The hydrogen (δD wax ) and carbon (δ 13 C wax ) isotope compositions of long‐chain alkanes derived from plant waxes record hydrological and environmental conditions. However, the integration of plant n ‐alkanes into the sedimentary cycle, the variability of δD wax and δ 13 C wax in soils, and the paleoclimate applicability in paleosols and archaeological sediments are poorly constrained. We sampled plants and soils across a steep climate transect in Israel to understand how plant type and environmental parameters shape δ 13 C wax and δD wax . This transect has three advantages: existence of long‐term precipitation isotopic composition (δD r ) records, a single wet season potentially reduces variability due to seasonality, and abandoned Byzantine period (~300–600 AD) agricultural terraces that reduce modern and ancient soil mixing and provide age constraints.

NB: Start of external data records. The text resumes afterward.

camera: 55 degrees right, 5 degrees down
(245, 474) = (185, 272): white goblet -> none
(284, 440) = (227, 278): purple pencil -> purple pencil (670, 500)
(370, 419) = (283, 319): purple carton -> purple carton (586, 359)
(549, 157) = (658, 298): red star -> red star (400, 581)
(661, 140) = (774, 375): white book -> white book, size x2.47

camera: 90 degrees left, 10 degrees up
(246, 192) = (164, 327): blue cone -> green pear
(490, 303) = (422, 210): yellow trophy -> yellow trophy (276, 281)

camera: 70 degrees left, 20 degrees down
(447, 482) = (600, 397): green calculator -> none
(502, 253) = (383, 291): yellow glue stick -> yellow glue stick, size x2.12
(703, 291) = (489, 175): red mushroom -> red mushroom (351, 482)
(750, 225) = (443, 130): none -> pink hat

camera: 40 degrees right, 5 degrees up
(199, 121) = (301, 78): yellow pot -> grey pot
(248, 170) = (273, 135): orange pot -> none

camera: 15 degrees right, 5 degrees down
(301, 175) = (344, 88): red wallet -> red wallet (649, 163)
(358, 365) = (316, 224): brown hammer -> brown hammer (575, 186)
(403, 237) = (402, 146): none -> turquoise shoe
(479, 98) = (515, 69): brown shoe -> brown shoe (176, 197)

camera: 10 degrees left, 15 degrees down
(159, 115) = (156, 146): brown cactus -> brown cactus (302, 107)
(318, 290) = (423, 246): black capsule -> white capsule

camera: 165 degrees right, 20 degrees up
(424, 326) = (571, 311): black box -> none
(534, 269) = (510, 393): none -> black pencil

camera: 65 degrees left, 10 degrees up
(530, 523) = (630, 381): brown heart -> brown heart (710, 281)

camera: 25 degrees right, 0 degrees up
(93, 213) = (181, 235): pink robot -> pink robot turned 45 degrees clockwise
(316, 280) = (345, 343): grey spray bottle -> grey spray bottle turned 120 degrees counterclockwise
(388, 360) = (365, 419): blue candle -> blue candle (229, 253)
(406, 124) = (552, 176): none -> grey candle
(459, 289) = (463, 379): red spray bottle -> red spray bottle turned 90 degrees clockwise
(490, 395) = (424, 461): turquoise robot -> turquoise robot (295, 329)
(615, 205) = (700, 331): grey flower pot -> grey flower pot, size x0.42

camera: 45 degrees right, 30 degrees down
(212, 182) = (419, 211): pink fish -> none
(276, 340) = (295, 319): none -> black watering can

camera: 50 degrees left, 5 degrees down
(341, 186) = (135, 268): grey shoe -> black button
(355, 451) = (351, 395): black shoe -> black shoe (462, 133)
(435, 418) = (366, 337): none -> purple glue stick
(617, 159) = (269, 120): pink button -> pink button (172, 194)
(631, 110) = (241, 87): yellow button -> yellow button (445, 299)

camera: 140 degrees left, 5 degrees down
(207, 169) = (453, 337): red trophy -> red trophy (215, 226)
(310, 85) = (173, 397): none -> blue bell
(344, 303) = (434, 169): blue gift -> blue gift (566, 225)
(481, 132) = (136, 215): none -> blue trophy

We find that soil δ 13 C wax is constant (0.4‰, 1 σ ) across a 500‐ to 1,300‐mm/year rainfall gradient and appears insensitive to rainfall amount, unlike bulk plant δ 13 C. The absence of a rainfall effect suggests that δ 13 C wax may be better suited to reconstructing C 3 /C 4 plant ratios than bulk δ 13 C. Homologue average soil δD wax significantly correlate with δD r , and the offset between δD r and soil δD wax ( ε app ) correlates with growing season relative humidity. The seasonality of leaf production accounted for at most ~10% of total plant δD wax variability. Lastly, soil δD wax and δ 13 C wax variability is reduced by ~80% relative to plant δD wax and δ 13 C wax variability. Our results show that soil δD wax and δ 13 C wax faithfully record δD r and landscape C 3 ‐C 4 plant contributions and thus support the utility of these proxy data in paleosols and archaeological sites.